▶ **WHAT TO DO**
Which body parts does the passage on cilium assembly and disassembly name as involved in ciliopathies?

PAGE TEXT below:

Cilium assembly and disassembly
The primary cilium is an antenna-like, immotile organelle present on most types of mammalian cells, which interprets extracellular signals that regulate growth and development. Although once considered a vestigial organelle, the primary cilium is now the focus of considerable interest. We now know that ciliary defects lead to a panoply of human diseases, termed ciliopathies, and the loss of this organelle may be an early signature event during oncogenic transformation. Ciliopathies include numerous seemingly unrelated developmental syndromes, with involvement of the retina, kidney, liver, pancreas, skeletal system and brain. Recent studies have begun to clarify the key mechanisms that link cilium assembly and disassembly to the cell cycle, and suggest new possibilities for therapeutic intervention. Sanchez and Dynlacht discuss recent insights into the mechanisms of primary cilia assembly and disassembly, and the relationships between ciliogenesis and cell cycle regulation as well as disease.

End of PAGE TEXT.
ENTRIES SUPPLIED below:

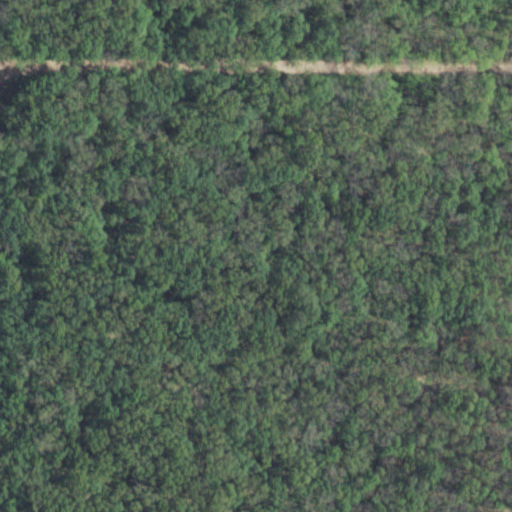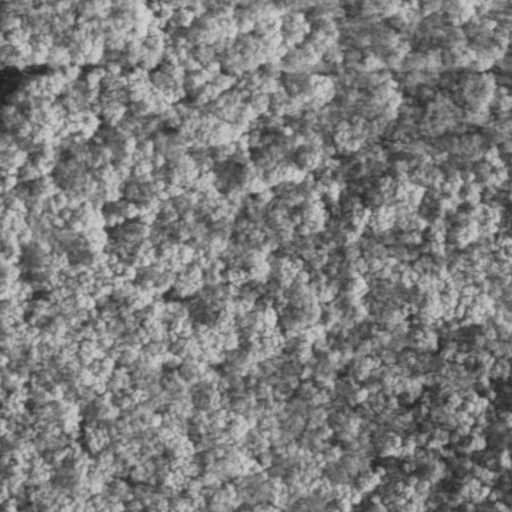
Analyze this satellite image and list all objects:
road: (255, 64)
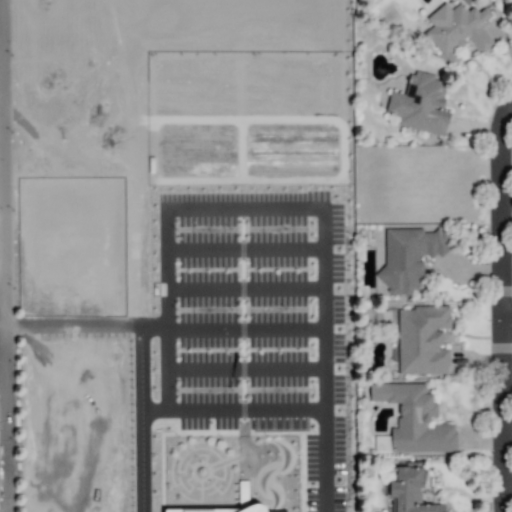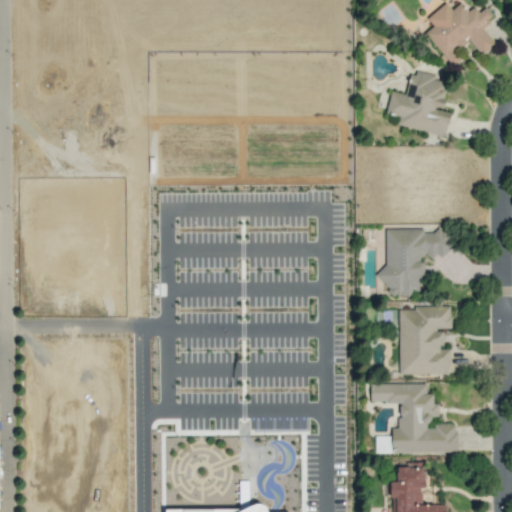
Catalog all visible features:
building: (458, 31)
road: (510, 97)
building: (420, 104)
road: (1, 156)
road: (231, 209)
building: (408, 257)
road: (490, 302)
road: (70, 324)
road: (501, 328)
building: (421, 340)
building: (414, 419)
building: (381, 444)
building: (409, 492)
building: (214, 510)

End of ENTRIES SUPPLIED.
ENTRIES SUPPLIED below:

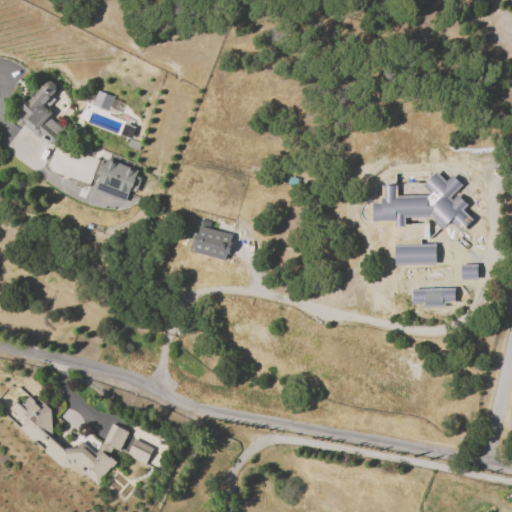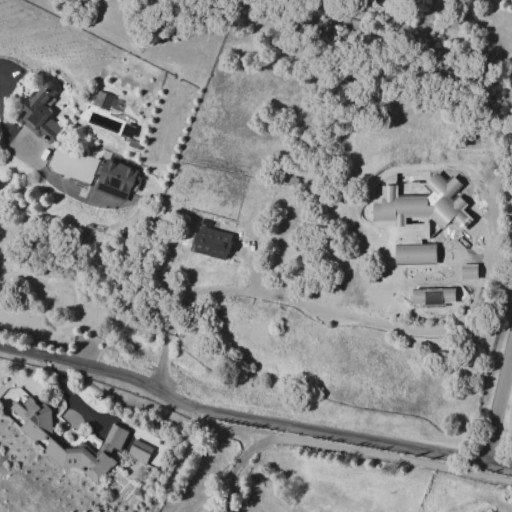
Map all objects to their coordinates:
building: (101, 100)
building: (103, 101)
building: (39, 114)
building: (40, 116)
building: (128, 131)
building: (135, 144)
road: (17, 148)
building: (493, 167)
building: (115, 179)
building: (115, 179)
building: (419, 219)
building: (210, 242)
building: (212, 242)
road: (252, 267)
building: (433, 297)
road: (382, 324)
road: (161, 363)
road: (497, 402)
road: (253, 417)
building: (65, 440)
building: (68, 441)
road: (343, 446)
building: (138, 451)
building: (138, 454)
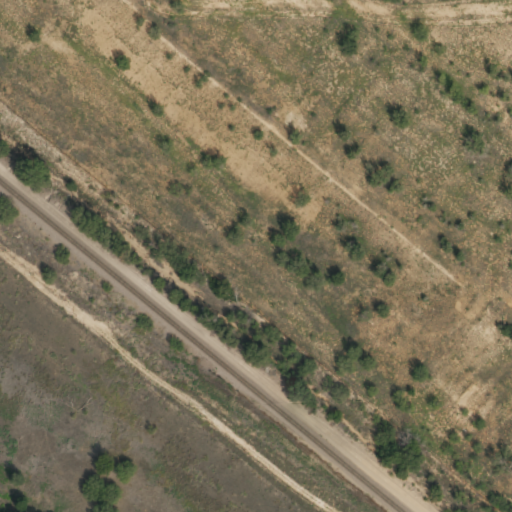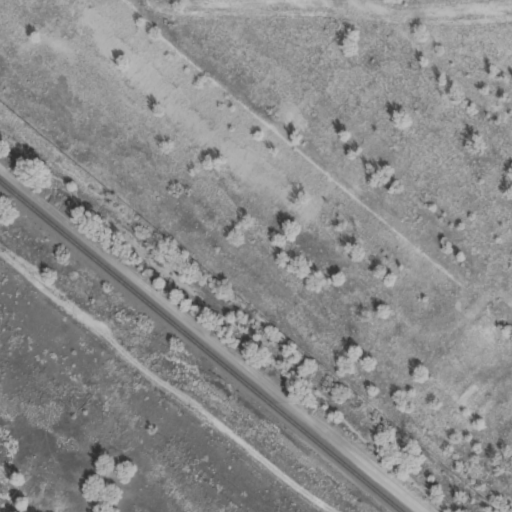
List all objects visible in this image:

End of ENTRIES SUPPLIED.
ENTRIES SUPPLIED below:

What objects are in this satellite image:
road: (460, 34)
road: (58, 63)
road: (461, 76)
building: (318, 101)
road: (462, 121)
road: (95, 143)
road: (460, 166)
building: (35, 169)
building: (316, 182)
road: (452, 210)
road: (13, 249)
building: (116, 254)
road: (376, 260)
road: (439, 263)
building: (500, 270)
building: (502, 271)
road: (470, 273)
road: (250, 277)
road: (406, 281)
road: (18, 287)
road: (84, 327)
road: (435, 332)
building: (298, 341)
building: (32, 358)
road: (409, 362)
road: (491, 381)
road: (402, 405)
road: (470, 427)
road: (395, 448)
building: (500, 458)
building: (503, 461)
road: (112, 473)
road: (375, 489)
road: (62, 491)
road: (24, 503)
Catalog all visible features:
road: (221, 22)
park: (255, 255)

End of ENTRIES SUPPLIED.

▶ **EXPECTED ANSWER**
retina, kidney, liver, pancreas, skeletal system, brain